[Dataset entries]
☆ ☆ ☆ ☆ ☆ ☆ ☆

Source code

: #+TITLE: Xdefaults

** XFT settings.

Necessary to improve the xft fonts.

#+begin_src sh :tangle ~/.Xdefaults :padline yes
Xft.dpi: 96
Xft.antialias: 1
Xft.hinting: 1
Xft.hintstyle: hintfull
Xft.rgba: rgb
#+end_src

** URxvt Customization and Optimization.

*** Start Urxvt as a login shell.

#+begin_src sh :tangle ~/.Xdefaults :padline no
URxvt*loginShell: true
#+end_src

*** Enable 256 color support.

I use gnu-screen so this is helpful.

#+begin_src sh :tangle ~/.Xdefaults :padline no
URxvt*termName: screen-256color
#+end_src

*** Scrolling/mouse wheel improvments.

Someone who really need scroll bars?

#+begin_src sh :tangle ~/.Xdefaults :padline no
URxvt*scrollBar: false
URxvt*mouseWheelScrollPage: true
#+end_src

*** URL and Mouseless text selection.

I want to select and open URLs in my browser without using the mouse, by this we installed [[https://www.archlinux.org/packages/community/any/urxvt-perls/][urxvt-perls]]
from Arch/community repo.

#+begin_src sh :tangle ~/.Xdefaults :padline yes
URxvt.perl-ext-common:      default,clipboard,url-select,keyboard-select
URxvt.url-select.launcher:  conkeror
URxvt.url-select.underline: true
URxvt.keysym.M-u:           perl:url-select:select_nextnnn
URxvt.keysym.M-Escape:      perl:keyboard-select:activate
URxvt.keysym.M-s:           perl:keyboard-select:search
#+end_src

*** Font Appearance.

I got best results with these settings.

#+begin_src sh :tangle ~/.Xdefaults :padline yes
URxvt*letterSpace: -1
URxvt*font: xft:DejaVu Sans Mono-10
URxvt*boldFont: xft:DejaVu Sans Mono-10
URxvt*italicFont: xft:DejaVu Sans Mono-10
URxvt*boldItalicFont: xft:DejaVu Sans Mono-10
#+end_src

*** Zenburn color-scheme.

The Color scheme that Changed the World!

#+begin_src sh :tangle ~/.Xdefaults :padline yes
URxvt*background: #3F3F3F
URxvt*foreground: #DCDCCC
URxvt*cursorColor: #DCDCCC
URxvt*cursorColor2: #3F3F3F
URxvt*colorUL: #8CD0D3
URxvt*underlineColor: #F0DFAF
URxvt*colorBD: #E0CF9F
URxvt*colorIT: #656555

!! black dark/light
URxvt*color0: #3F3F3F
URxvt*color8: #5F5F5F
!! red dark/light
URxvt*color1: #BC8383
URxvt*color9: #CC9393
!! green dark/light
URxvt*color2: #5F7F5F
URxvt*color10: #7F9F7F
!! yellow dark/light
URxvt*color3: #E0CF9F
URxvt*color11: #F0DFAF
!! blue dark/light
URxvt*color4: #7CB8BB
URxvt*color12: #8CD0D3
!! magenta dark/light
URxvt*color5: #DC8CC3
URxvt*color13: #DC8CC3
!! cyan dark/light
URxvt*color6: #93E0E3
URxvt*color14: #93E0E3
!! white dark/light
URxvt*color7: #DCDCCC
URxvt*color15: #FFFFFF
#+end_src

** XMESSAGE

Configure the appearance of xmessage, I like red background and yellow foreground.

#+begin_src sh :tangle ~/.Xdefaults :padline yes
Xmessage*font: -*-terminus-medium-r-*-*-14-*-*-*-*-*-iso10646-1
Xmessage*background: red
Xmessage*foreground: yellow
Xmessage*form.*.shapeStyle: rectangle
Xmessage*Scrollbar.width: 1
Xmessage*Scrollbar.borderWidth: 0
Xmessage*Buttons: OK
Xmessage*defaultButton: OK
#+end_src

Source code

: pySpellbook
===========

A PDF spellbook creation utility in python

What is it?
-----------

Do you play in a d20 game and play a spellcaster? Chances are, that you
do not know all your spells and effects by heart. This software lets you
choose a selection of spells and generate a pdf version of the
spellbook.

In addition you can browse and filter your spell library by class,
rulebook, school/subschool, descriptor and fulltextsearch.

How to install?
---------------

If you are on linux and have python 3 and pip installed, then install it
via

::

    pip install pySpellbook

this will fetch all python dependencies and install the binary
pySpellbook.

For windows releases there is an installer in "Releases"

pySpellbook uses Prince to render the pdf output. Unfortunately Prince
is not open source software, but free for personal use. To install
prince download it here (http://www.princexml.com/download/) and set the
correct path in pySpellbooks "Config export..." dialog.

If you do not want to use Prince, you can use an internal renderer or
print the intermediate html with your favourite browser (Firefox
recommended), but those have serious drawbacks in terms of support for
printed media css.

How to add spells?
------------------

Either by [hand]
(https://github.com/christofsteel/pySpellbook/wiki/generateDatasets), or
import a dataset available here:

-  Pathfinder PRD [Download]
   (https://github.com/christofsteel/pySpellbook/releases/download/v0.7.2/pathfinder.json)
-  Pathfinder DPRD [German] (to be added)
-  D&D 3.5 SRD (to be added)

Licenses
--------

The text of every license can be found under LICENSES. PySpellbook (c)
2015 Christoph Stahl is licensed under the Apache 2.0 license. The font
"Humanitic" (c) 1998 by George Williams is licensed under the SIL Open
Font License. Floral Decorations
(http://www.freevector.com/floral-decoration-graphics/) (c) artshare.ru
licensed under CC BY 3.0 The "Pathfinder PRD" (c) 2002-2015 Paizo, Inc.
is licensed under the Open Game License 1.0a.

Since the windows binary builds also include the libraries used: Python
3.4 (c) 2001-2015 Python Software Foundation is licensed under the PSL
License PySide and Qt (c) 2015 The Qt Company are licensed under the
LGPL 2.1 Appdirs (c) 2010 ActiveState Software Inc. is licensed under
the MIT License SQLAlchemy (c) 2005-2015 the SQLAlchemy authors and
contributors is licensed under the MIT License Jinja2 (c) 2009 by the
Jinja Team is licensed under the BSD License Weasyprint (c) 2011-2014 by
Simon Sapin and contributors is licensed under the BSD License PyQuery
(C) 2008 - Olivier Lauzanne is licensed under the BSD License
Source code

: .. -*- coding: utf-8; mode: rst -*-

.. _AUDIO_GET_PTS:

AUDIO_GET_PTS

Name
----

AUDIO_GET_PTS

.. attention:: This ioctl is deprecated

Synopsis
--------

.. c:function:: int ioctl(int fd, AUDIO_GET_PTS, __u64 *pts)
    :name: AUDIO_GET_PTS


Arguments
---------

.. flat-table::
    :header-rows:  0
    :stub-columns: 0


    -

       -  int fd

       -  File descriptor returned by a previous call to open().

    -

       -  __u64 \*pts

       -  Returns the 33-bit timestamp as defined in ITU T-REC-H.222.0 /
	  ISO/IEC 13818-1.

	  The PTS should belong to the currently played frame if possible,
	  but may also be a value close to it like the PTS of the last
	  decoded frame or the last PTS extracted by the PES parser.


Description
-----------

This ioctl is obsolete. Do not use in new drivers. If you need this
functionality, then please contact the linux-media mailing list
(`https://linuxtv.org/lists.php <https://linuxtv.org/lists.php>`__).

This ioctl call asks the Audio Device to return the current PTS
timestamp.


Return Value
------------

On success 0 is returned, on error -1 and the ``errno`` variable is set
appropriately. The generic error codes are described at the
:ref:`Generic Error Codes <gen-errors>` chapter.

☆ ☆ ☆ ☆ ☆ ☆ ☆

### [Exercise objective]
Could you set down, word for word, only the lines above from the line with "Mouseless text selection." to the line with "URxvt*color6: #93E0E3", including both?

### [Completed exercise]
*** URL and Mouseless text selection.

I want to select and open URLs in my browser without using the mouse, by this we installed [[https://www.archlinux.org/packages/community/any/urxvt-perls/][urxvt-perls]]
from Arch/community repo.

#+begin_src sh :tangle ~/.Xdefaults :padline yes
URxvt.perl-ext-common:      default,clipboard,url-select,keyboard-select
URxvt.url-select.launcher:  conkeror
URxvt.url-select.underline: true
URxvt.keysym.M-u:           perl:url-select:select_nextnnn
URxvt.keysym.M-Escape:      perl:keyboard-select:activate
URxvt.keysym.M-s:           perl:keyboard-select:search
#+end_src

*** Font Appearance.

I got best results with these settings.

#+begin_src sh :tangle ~/.Xdefaults :padline yes
URxvt*letterSpace: -1
URxvt*font: xft:DejaVu Sans Mono-10
URxvt*boldFont: xft:DejaVu Sans Mono-10
URxvt*italicFont: xft:DejaVu Sans Mono-10
URxvt*boldItalicFont: xft:DejaVu Sans Mono-10
#+end_src

*** Zenburn color-scheme.

The Color scheme that Changed the World!

#+begin_src sh :tangle ~/.Xdefaults :padline yes
URxvt*background: #3F3F3F
URxvt*foreground: #DCDCCC
URxvt*cursorColor: #DCDCCC
URxvt*cursorColor2: #3F3F3F
URxvt*colorUL: #8CD0D3
URxvt*underlineColor: #F0DFAF
URxvt*colorBD: #E0CF9F
URxvt*colorIT: #656555

!! black dark/light
URxvt*color0: #3F3F3F
URxvt*color8: #5F5F5F
!! red dark/light
URxvt*color1: #BC8383
URxvt*color9: #CC9393
!! green dark/light
URxvt*color2: #5F7F5F
URxvt*color10: #7F9F7F
!! yellow dark/light
URxvt*color3: #E0CF9F
URxvt*color11: #F0DFAF
!! blue dark/light
URxvt*color4: #7CB8BB
URxvt*color12: #8CD0D3
!! magenta dark/light
URxvt*color5: #DC8CC3
URxvt*color13: #DC8CC3
!! cyan dark/light
URxvt*color6: #93E0E3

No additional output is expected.